P. Wippermann: Die Industrialisierung der Produktion ging von der Steigerungslogik aus. Die Massenproduktion war das erklärte Ziel. Jeder sollte das Gleiche bekommen können. Großhandel und Handel sorgten für den Vertrieb.
In der Netzwerkökonomie geht es um Individualität und Zeit. Erst wird das Produkt persönlich konfiguriert, dann bezahlt um schließlich produziert und individuell ausgeliefert zu werden. Die Vorfinanzierung der Produktion und die Verkürzung der Wertschöpfungskette schaffen mehr Effizienz. Es wird nicht auf Verdacht produziert sondern nach Bedarf.
P.T.: Auch in der Wirtschaft hat der Wandel Folgen: Massenprodukte funktionieren nicht mehr, Individualismus bestimmt den Konsum.

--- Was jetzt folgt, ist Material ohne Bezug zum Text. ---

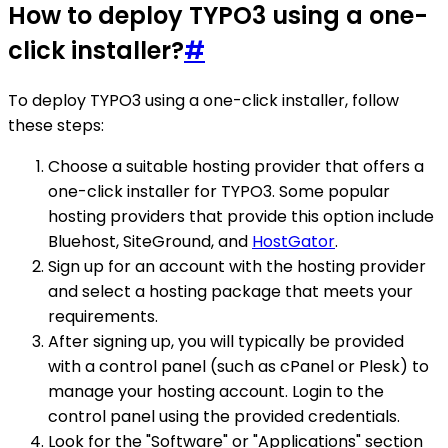
How to deploy TYPO3 using a one-
click installer?
#
To deploy TYPO3 using a one-click installer, follow
these steps:
Choose a suitable hosting provider that offers a
one-click installer for TYPO3. Some popular
hosting providers that provide this option include
Bluehost, SiteGround, and
HostGator
.
Sign up for an account with the hosting provider
and select a hosting package that meets your
requirements.
After signing up, you will typically be provided
with a control panel (such as cPanel or Plesk) to
manage your hosting account. Login to the
control panel using the provided credentials.
Look for the "Software" or "Applications" section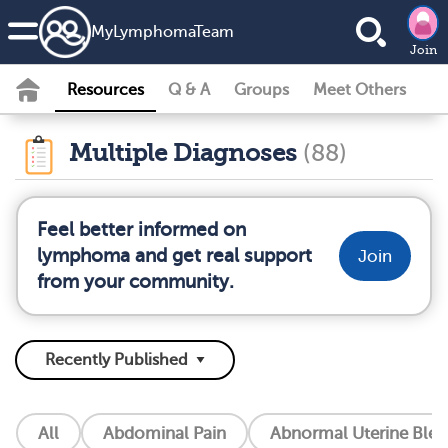
MyLymphomaTeam
Join
Resources
Q & A
Groups
Meet Others
Multiple Diagnoses
(88)
Feel better informed on
lymphoma and get real support
Join
from your community.
All
Abdominal Pain
Abnormal Uterine Blee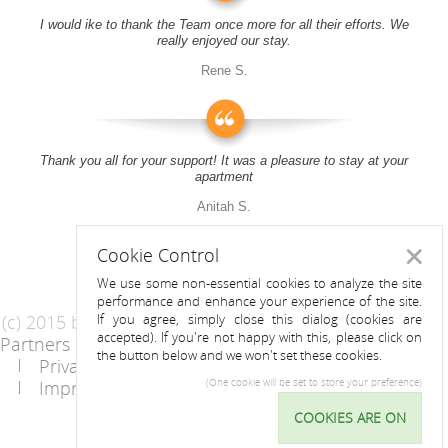
I would ike to thank the Team once more for all their efforts. We
really enjoyed our stay.
Rene S.
Thank you all for your support! It was a pleasure to stay at your
apartment
Anitah S.
Cookie Control
Close
We use some non-essential cookies to analyze the site
performance and enhance your experience of the site.
(c) 2015 by Riess Apartments
If you agree, simply close this dialog (cookies are
accepted). If you're not happy with this, please click on
Partners
AGB
the button below and we won't set these cookies.
Privacy Statement / Data protection policy
Imprint
Contact
(One cookie will be set to store your preference)
COOKIES ARE ON
Cookie
Control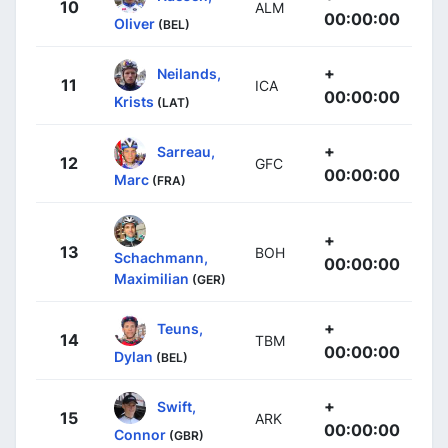
10
ALM
00:00:00
Oliver
(BEL)
+
Neilands,
11
ICA
00:00:00
Krists
(LAT)
+
Sarreau,
12
GFC
00:00:00
Marc
(FRA)
+
13
BOH
Schachmann,
00:00:00
Maximilian
(GER)
+
Teuns,
14
TBM
00:00:00
Dylan
(BEL)
+
Swift,
15
ARK
00:00:00
Connor
(GBR)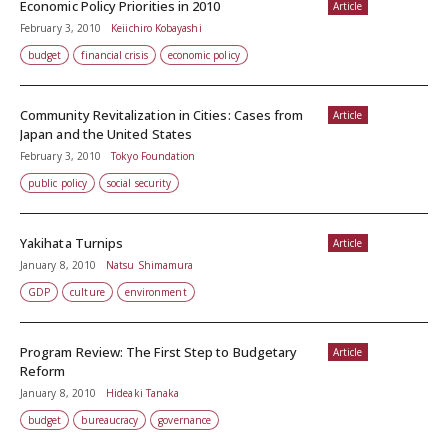
Economic Policy Priorities in 2010
Article
February 3, 2010
Keiichiro Kobayashi
budget
financial crisis
economic policy
Community Revitalization in Cities: Cases from
Article
Japan and the United States
February 3, 2010
Tokyo Foundation
public policy
social security
Yakihata Turnips
Article
January 8, 2010
Natsu Shimamura
GDP
culture
environment
Program Review: The First Step to Budgetary
Article
Reform
January 8, 2010
Hideaki Tanaka
budget
bureaucracy
governance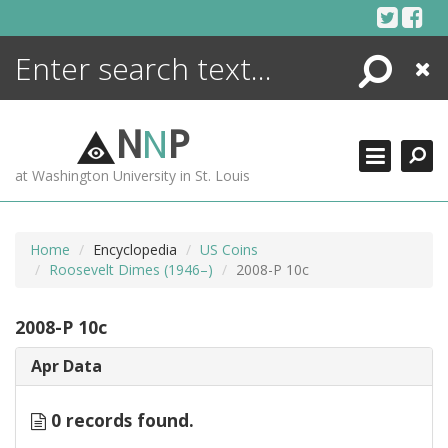
Skip
to
content
Search
Close
ENCYCLOPEDIA
LIBRARY
N
N
P
WHAT'S NEW
at Washington University in St. Louis
MORE +
ADVANCED SEARCHING
Home
Encyclopedia
US Coins
Roosevelt Dimes (1946–)
2008-P 10c
2008-P 10c
Apr Data
0 records found.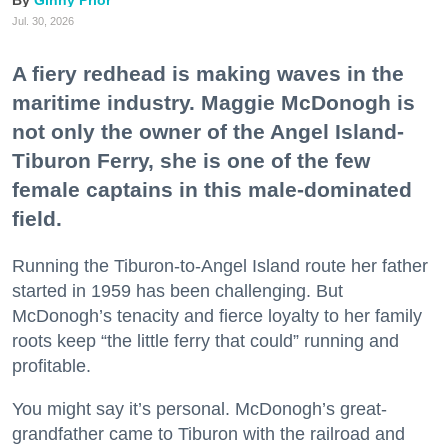
Ginny Prior
Jul. 30, 2026
A fiery redhead is making waves in the
maritime industry. Maggie McDonogh is
not only the owner of the Angel Island-
Tiburon Ferry, she is one of the few
female captains in this male-dominated
field.
Running the Tiburon-to-Angel Island route her father
started in 1959 has been challenging. But
McDonogh’s tenacity and fierce loyalty to her family
roots keep “the little ferry that could” running and
profitable.
You might say it’s personal. McDonogh’s great-
grandfather came to Tiburon with the railroad and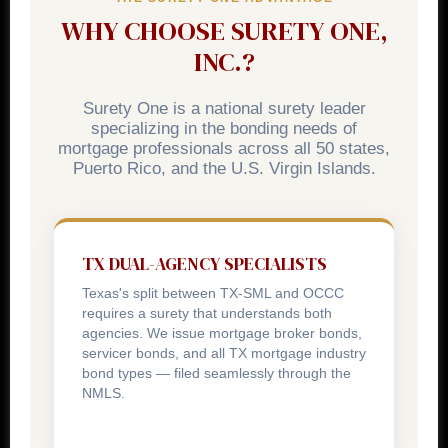
day for cease-and-desist order violations.
WHY CHOOSE SURETY ONE,
INC.?
Surety One is a national surety leader
specializing in the bonding needs of
mortgage professionals across all 50 states,
Puerto Rico, and the U.S. Virgin Islands.
TX DUAL-AGENCY SPECIALISTS
Texas's split between TX-SML and OCCC
requires a surety that understands both
agencies. We issue mortgage broker bonds,
servicer bonds, and all TX mortgage industry
bond types — filed seamlessly through the
NMLS.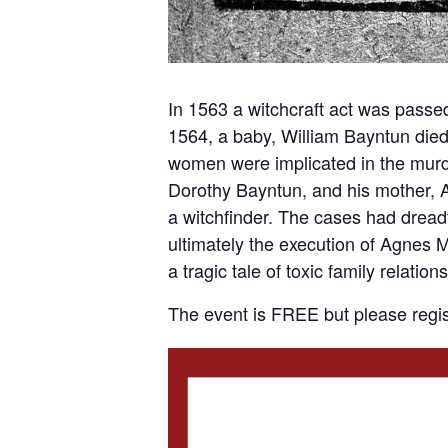
In 1563 a witchcraft act was passed 
1564, a baby, William Bayntun died 
women were implicated in the murd
Dorothy Bayntun, and his mother, 
a witchfinder. The cases had dreadf
ultimately the execution of Agnes My
a tragic tale of toxic family relat
The event is FREE but please regis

M. Lause: Das ist richtig. Um noch wahrgenommen zu werden, müssen die Unternehmen künftig dort präsent sein, wo ihre Kunden sind: in der digitalen Welt. Wer nicht angeschlossen ist, wird ausgeschlossen sein. Interaktive Netzwerkmedien SMS, Mobiltelefone, E-Mails, Blogs, Videos und soziale Netzwerke ermöglichen jederzeit einen Dialog unter den Konsumenten und zwischen den Konsumenten und den Unternehmen. Dieser Prozess lässt sich jedoch nicht mehr im klassischen Sinne steuern, weshalb die Unternehmen neue, angepasste Marketingstrategien entwickeln müssen, die diese Form der Kommunikation zulassen und kultivieren.
P.T.: Unternehmen sehen sich mit neuen Fragen konfrontiert: "Wie integriere ich den Kunden am besten in die Produktion?", anstatt "Was biete ich dem Kunden an?"

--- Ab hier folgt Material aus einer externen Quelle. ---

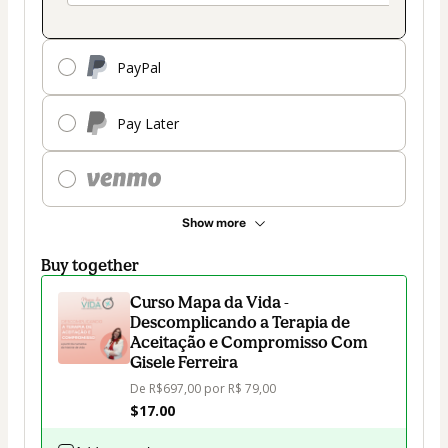
PayPal
Pay Later
Show more
Buy together
Curso Mapa da Vida -
Descomplicando a Terapia de
Aceitação e Compromisso Com
Gisele Ferreira
De R$697,00 por R$ 79,00
$17.00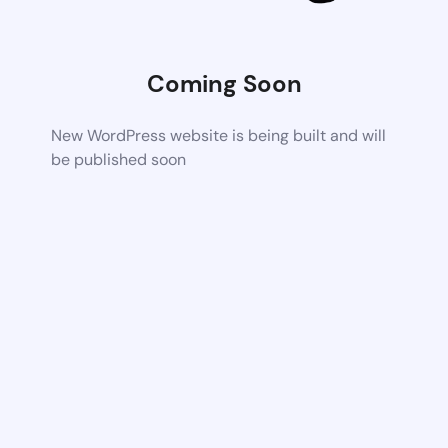
Coming Soon
New WordPress website is being built and will
be published soon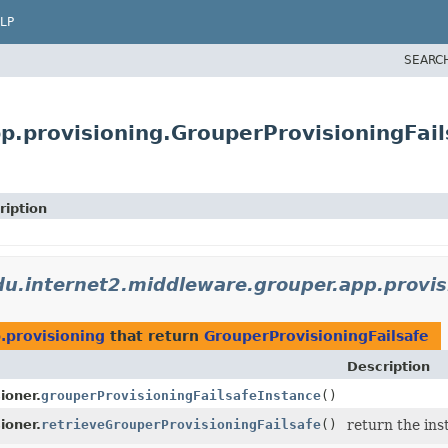
LP
SEARC
p.provisioning.GrouperProvisioningFail
ription
du.internet2.middleware.grouper.app.provis
.provisioning
that return
GrouperProvisioningFailsafe
Description
ioner.
grouperProvisioningFailsafeInstance
()
ioner.
retrieveGrouperProvisioningFailsafe
()
return the inst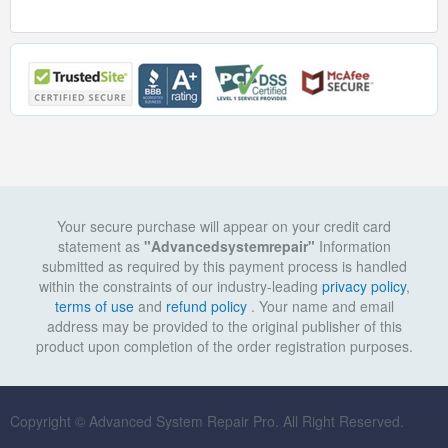
Your secure purchase will appear on your credit card
statement as
"Advancedsystemrepair"
Information
submitted as required by this payment process is handled
within the constraints of our industry-leading
privacy policy
,
terms of use
and
refund policy
. Your name and email
address may be provided to the original publisher of this
product upon completion of the order registration purposes.
Copyright © Advanced System Repair Pro. All Right Reserved.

P. Wippermann: Netzwerke leben vom Dialog. Wer Beziehungen individuell und weltweit gestalten kann, gewinnt.
Das bedeutet für die Unternehmen eine neue Organisationsstruktur: nach den Produktmanagern werden es die Peoplemanager sein, die den Erfolg eines Unternehmens maßgeblich steigern werden. Voraussetzung ist das Überwinden der Silostrukturen in den Unternehmen. Der Zusammenarbeit, nicht der Arbeitsteilung gehört die Zukunft.
P.T.: Wenn Innovation demokratisiert wird, müssen die Kunden dann nicht auch an Gewinnen beteiligt werden?
M. Lause: Im gewissen Sinne werden sie ja auch an den Gewinnen beteiligt. Denn am Ende dieses partizipativen Entwicklungsprozesses steht im Idealfall ein Produkt, das weit besser auf die Ansprüche und Wünsche der Kunden abgestimmt ist, als das ein anonymes Massenprodukt jemals sein konnte. Und während die ideelle Wertschöpfung vollständig den Kunden zugute kommt, liegt die Moderation dieses Prozesses bei den Unternehmen. Sie sehen: Alle Akteure müssen investieren, um gemeinsam zu einem besseren Ergebnis zu kommen.